Valéria Gurgel
A foto era nostálgica por demais para pensar sequer na possibilidade da noticia ser falsa! Porém, além daquela imagem, estava escrito ali, bem na primeira página do jornal A GAZETA LOCAL com letras graúdas:
NAMORADO FALECIDO ENVIA SUA BIKE DE PRESENTE PARA SUA AMADA
Sim, diante da prova explícita estacionada bem em baixo da janela, local onde os primeiros suspiros apaixonados e lábios sussurrados de desejos cálidos se deram, impossível duvidar. Uma imagem fala mais que mil palavras! Era um fato. Diante um fato comprovado, não há nada a declarar, nem contestar. Será?
Não demorou e começou aquele zum…zum…zum e a notícia se espalhou de boca em boca pela vizinhança.
Ninguém tinha o mínimo de encorajamento lógico de bater à porta para perguntar ou de sequer ter a lucidez para refletir, pensar em outra possibilidade menos bizarra. Conferir se era a mesma bicicleta, chamar a polícia, ou passar na rua em frente a casa de Duda.
Assustados, os moradores do bairro inteiro fecharam as janelas de suas casas.
A sinistra notícia logo viralizou e foi parar nas redes sociais. Uma onda nebulosa coberta de interrogações correu mundo em fração de segundos. Não se falava de outra coisa e a foto com a matéria sendo compartilhada ininterruptamente.
Todos sabiam da paixão de José Antônio, o falecido, por aquela bicicleta antiga, que passava de geração em geração e que terminou herdada de seu tio. Ela guardava reminiscências de mais de um século. E quem daquela cidade não havia visto ele pedalando pelas ruas estreitas e praças com Duda, de vestido rodado, flor no cabelo, sentada de lado na sua garupa?
- Verdade?
- Mentira!
- Fato!
- Fake?
- Verdade!
- Mentira?
- Fato?
- Fake!
Povo dividido. Discussões, insultos, escárnios, controvérsias, apostas, chacotas, vizinhos, famílias inteiras se tornaram inimigos por uma bobagem daquela.
A casa de Duda permanecia fechada. A bicicleta estacionada a frente de sua janela.
Quinze dias depois, a jovem apareceu. Havia viajado para a casa dos avós para espairecer os ais.

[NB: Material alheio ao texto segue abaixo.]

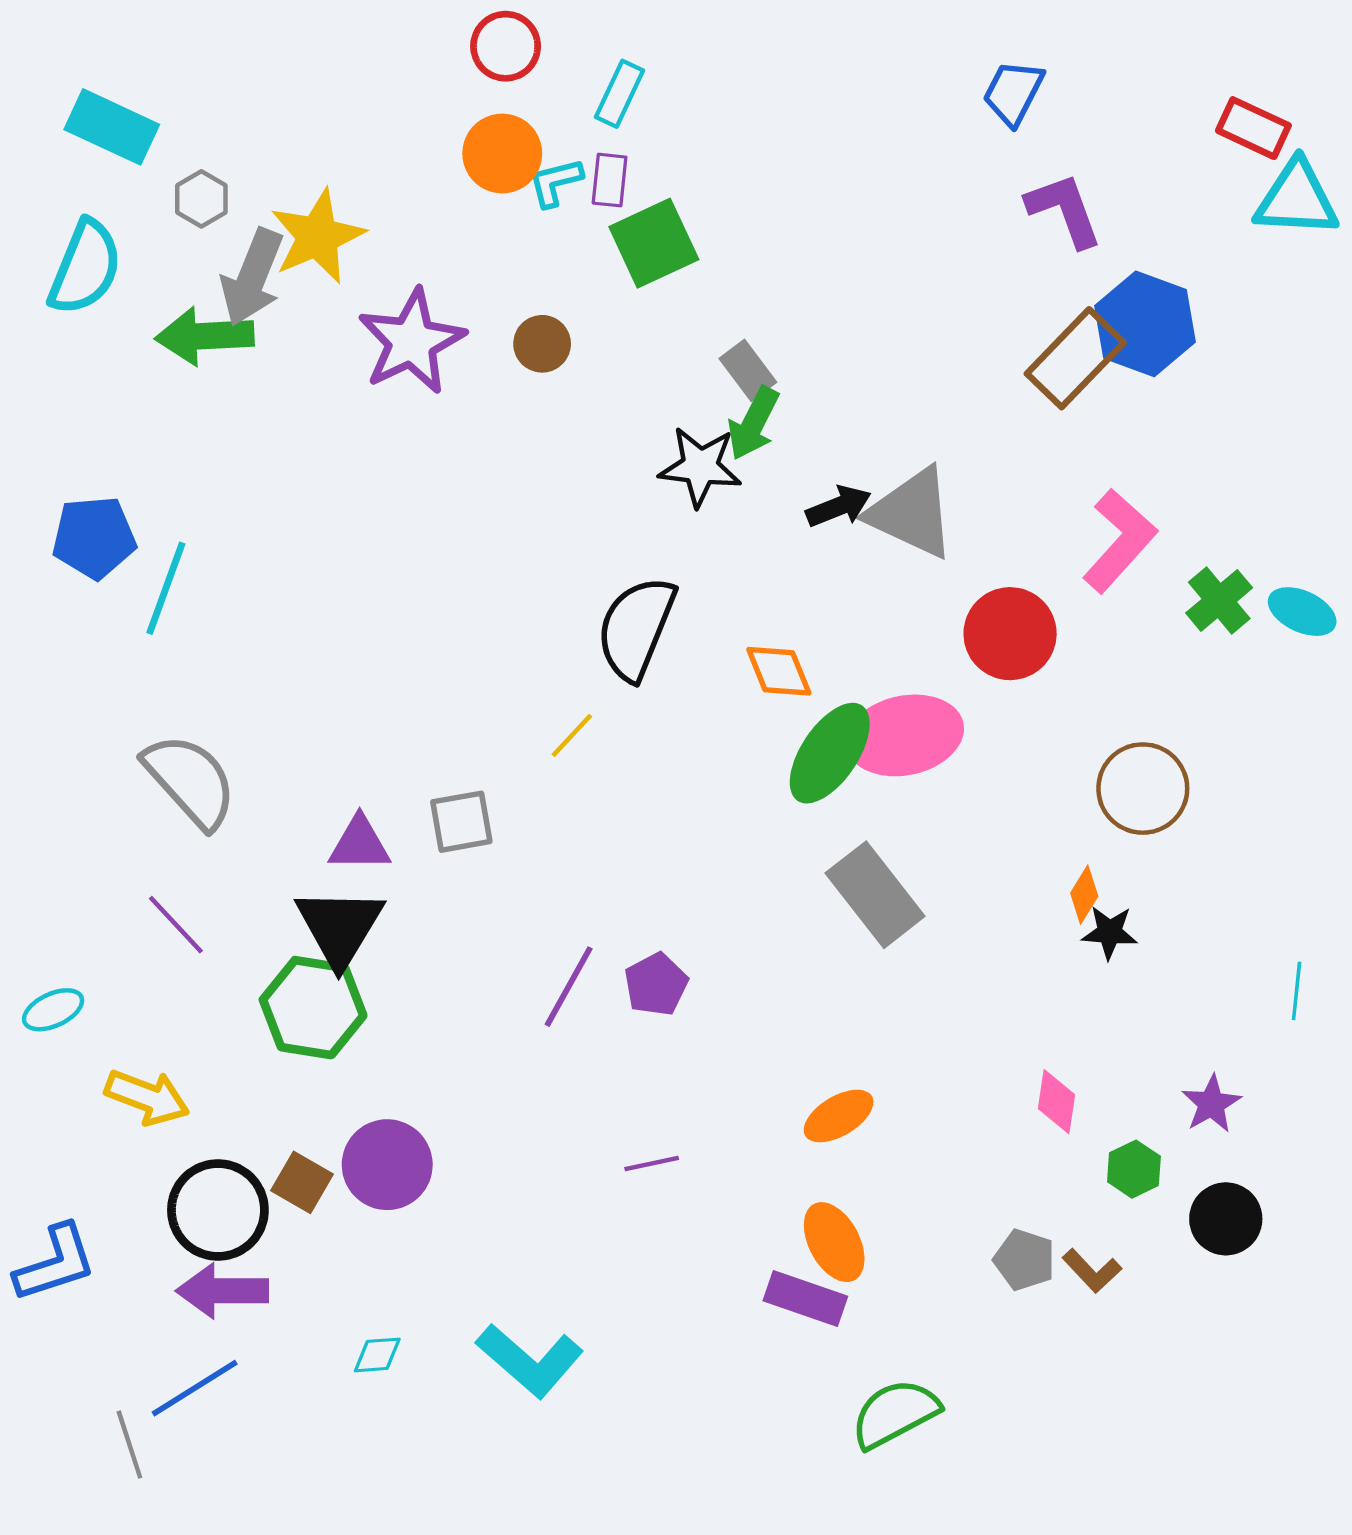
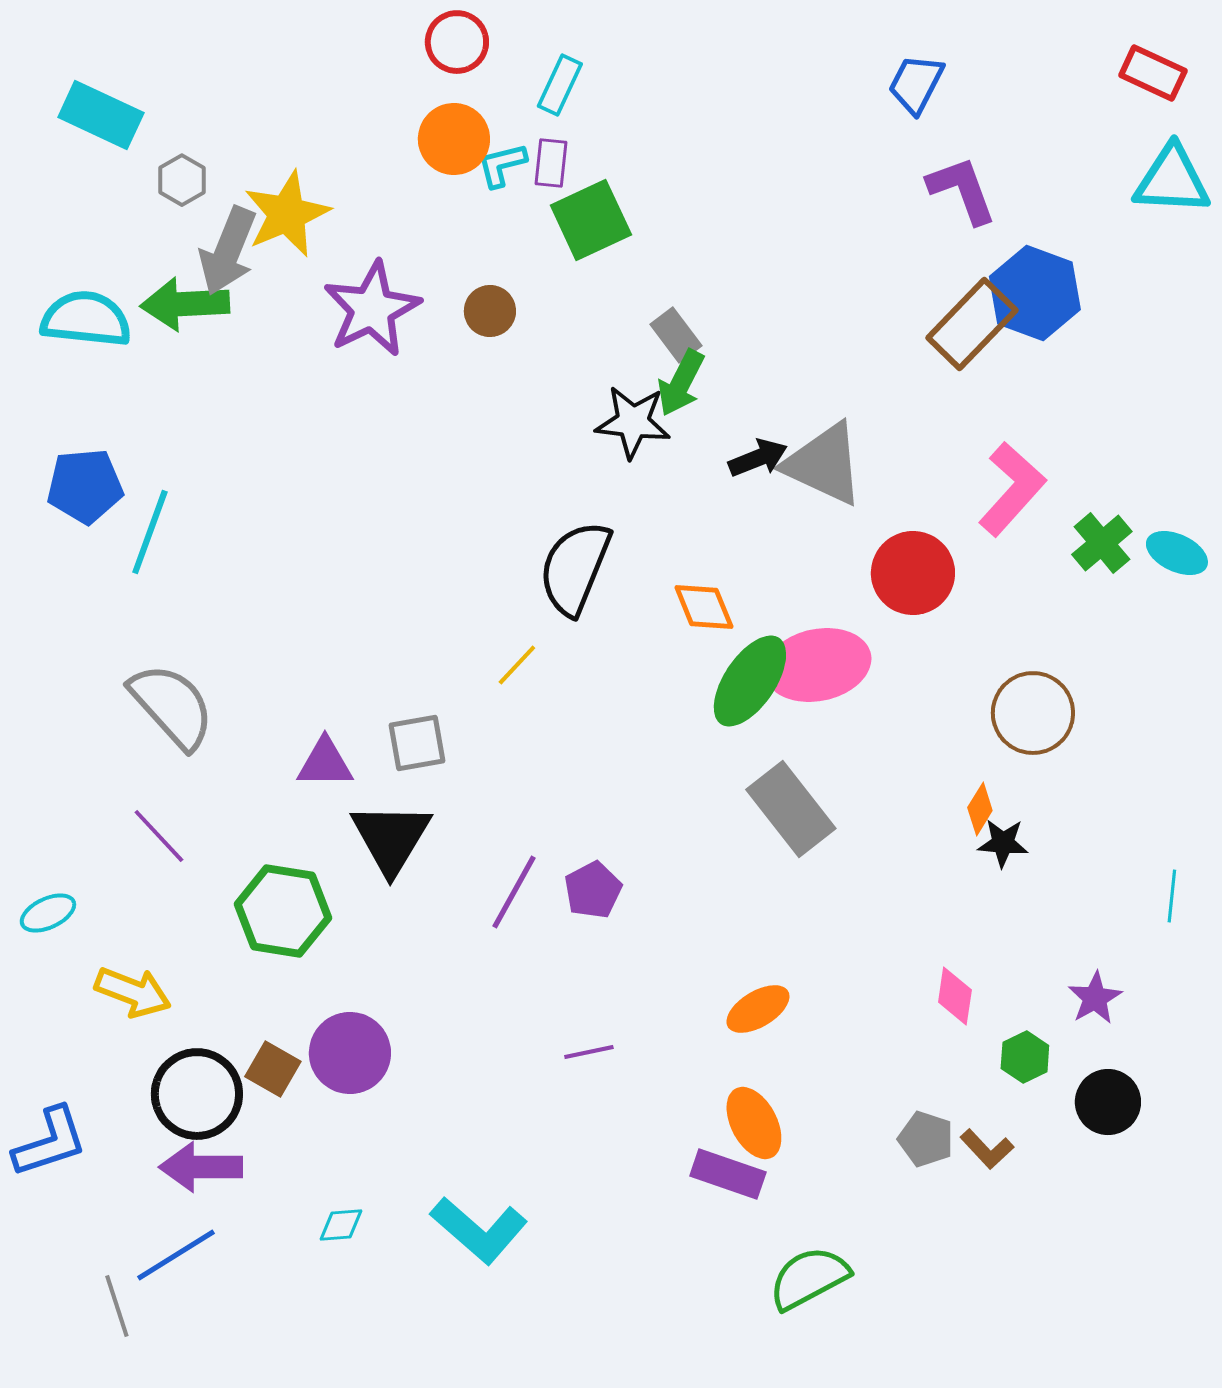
red rectangle: (1253, 128) -> (1153, 73), moved
cyan semicircle: (85, 267) -> (86, 319), moved, turned -106
black triangle: (340, 927) -> (391, 838), moved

A famosa bicicleta, motivos de tantos assuntos controversos já não se encontrava mais ali. E a jovem só não conseguia entender como um simples fato pode tomar aquela proporção nacional, internacional.
A explicação era simples.
O irmão do falecido José Antônio emprestou a bicicleta para o primo dele, que necessitava um veículo para chegar até a casa de Duda e por ali se instalar. Havia sido contratado por ela para ficar na casa enquanto se ausentou, cuidando de seu imóvel, de seus gatos e de seu jardim.